▸ **Dataset records**:
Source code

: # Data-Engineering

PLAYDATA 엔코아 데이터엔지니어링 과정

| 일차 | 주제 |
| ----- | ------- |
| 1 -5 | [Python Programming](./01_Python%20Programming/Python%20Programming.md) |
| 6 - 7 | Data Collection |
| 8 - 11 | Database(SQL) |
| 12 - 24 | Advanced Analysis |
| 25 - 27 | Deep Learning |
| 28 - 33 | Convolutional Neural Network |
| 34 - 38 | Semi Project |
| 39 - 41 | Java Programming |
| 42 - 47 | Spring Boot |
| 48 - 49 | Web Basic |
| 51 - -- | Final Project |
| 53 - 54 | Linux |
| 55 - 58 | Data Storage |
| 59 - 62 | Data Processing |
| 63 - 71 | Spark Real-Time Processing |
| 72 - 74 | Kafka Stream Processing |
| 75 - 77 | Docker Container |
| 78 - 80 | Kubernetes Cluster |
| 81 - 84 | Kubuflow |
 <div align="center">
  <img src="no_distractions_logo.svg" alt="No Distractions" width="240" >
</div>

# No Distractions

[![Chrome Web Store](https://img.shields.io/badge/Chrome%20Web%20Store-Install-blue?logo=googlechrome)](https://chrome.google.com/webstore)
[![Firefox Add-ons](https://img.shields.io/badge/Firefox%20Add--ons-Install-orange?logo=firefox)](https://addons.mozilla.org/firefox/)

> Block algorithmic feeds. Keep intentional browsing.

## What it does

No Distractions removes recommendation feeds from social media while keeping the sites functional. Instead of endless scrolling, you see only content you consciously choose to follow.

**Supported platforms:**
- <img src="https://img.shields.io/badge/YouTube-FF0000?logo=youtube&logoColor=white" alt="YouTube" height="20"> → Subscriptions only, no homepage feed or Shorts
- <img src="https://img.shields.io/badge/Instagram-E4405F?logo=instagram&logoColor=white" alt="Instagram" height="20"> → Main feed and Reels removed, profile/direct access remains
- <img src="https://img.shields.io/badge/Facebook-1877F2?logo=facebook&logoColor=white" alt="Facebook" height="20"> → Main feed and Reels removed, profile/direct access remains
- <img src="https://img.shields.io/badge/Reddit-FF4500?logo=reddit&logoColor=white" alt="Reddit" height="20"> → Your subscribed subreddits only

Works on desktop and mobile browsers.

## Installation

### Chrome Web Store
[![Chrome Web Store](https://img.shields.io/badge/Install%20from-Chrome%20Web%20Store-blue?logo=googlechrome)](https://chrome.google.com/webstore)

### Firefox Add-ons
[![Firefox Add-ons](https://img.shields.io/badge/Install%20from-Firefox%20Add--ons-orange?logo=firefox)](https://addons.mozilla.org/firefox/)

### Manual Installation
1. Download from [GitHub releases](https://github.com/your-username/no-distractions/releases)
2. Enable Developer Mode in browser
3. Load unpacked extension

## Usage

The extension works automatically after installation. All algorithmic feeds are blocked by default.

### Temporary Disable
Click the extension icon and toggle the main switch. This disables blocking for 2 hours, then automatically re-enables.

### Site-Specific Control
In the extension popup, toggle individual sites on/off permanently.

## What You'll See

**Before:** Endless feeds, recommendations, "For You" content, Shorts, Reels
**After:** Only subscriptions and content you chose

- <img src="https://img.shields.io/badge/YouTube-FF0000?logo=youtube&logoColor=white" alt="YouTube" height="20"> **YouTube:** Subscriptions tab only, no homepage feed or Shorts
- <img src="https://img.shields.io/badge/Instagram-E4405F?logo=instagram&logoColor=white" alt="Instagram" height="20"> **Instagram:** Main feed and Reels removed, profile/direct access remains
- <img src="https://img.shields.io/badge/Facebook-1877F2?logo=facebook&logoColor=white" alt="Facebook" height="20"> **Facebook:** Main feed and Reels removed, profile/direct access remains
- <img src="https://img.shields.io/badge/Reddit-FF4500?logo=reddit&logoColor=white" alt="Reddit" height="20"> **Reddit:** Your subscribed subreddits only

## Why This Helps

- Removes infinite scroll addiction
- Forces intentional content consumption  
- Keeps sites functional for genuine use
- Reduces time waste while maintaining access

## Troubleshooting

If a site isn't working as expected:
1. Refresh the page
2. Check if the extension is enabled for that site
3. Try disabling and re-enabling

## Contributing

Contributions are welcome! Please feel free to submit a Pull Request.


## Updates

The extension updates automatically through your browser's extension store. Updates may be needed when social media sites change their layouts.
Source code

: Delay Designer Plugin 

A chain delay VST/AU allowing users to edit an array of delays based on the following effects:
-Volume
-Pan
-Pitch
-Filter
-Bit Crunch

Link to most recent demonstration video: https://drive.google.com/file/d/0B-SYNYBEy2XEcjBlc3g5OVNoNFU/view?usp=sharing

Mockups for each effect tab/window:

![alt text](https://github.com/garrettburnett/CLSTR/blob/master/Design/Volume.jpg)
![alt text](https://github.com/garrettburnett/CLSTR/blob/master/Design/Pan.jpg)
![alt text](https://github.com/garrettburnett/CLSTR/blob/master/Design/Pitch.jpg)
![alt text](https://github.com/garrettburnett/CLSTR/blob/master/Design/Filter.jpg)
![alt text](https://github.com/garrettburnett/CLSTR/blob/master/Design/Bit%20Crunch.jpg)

▸ **DESCRIPTION OF THE TASK**: The reply should consist solely of the lines of the data, exact, from the opening line through the line with "# No Distractions", inclusive.

▸ **RESPONSE TO THIS TASK**:
Source code

: # Data-Engineering

PLAYDATA 엔코아 데이터엔지니어링 과정

| 일차 | 주제 |
| ----- | ------- |
| 1 -5 | [Python Programming](./01_Python%20Programming/Python%20Programming.md) |
| 6 - 7 | Data Collection |
| 8 - 11 | Database(SQL) |
| 12 - 24 | Advanced Analysis |
| 25 - 27 | Deep Learning |
| 28 - 33 | Convolutional Neural Network |
| 34 - 38 | Semi Project |
| 39 - 41 | Java Programming |
| 42 - 47 | Spring Boot |
| 48 - 49 | Web Basic |
| 51 - -- | Final Project |
| 53 - 54 | Linux |
| 55 - 58 | Data Storage |
| 59 - 62 | Data Processing |
| 63 - 71 | Spark Real-Time Processing |
| 72 - 74 | Kafka Stream Processing |
| 75 - 77 | Docker Container |
| 78 - 80 | Kubernetes Cluster |
| 81 - 84 | Kubuflow |
 <div align="center">
  <img src="no_distractions_logo.svg" alt="No Distractions" width="240" >
</div>

# No Distractions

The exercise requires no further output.